Starting as a classroom teacher, Hochman, 76, eventually moved on to curriculum development, then administration, including time as the superintendent of the Greenburgh-Graham Union Free School District. Then, beginning in 1988, she spent 11 years as head of The Windward School, which specializes in educating kids with language-based learning difficulties. There, she founded WTTI at the school to codify the school’s methods for success and promulgate its educational philosophy for the mainstream—not just to parents and community members, but also teachers, who, she says, “were not getting research-based information in their graduate programs.”
Hochman believes that educational trends’ emphasis on student exploration and the teaching of themes rather than basic skills reflects an assumption that children will discover what they need to learn with minimal guidance. “The low levels of reading and math and writing skills have caused great concern,” she says. “They’re not limited to learning- and language-disabled kids. Lawyers see it in law firms. Competitive colleges see it in their incoming freshmen. Children are not going to discover what they need to succeed. The philosophy requires explicit instruction in the basic skills—writing, spelling, everything related to the language skills, including math.”
That might include lessons on how to use conjunctions to complicate an argument, writing even in science class, and weeks spent on the structure of paragraphs. Eventually, the theory goes (and it has research to back it up), better writing translates into better thinking—and better learning.

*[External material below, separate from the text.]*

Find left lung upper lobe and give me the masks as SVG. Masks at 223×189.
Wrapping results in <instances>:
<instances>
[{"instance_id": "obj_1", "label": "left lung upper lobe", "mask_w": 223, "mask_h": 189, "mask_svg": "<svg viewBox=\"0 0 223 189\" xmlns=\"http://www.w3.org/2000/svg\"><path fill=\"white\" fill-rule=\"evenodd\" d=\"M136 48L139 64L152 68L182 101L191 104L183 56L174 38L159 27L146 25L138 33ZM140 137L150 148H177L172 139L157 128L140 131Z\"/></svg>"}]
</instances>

That philosophy seems to have picked up more than a few admirers. As detailed in an issue of the Atlantic magazine last year, when ideas from WTTI that had already been adopted at prestigious institutions like the Rye Country Day School were implemented at Staten Island’s failing New Dorp High School, pass rates for the English Regents surged from 67 percent in June 2009 to 89 percent in 2011, with similar results on the global-history exam. Graduation rates for this year’s class are expected to be around 80 percent—up from around 63 percent before Hochman’s ideas began to hold sway—and nearly triple the number of kids are enrolled in a program to take college-level courses as there were in 2006. “It’s one of the most dramatic turnarounds I’ve seen in my career,” says Hochman.
She hopes she can bring the success elsewhere. She’s still training educators at the Center for Educational Leadership at the Baruch College School of Public Affairs in New York City. Says Nell Scharff Panero, PhD, director of the Center, “I think of Judy as a national treasure. When I encountered her work, I was speechless. I knew that, for the first time in my education as a teacher and school reformer, I’d encountered a set of ideas and strategies that could make a difference for all levels of children. Her ideas are unbelievably absent from schools across our nation and from teacher-education programs. I taught for thirteen years and had a PhD in English Education and had never been exposed to them.”
Hochman has tried to steer clear of some of the more controversial assertions about her method. She prefers, for instance, to call it “research-based” rather than “rote” or “back-to-basics.” But, at Windward, there’s little controversy. This past summer, the school constructed a new space on Red Oak Lane in White Plains. They named it the Judith C. Hochman Building.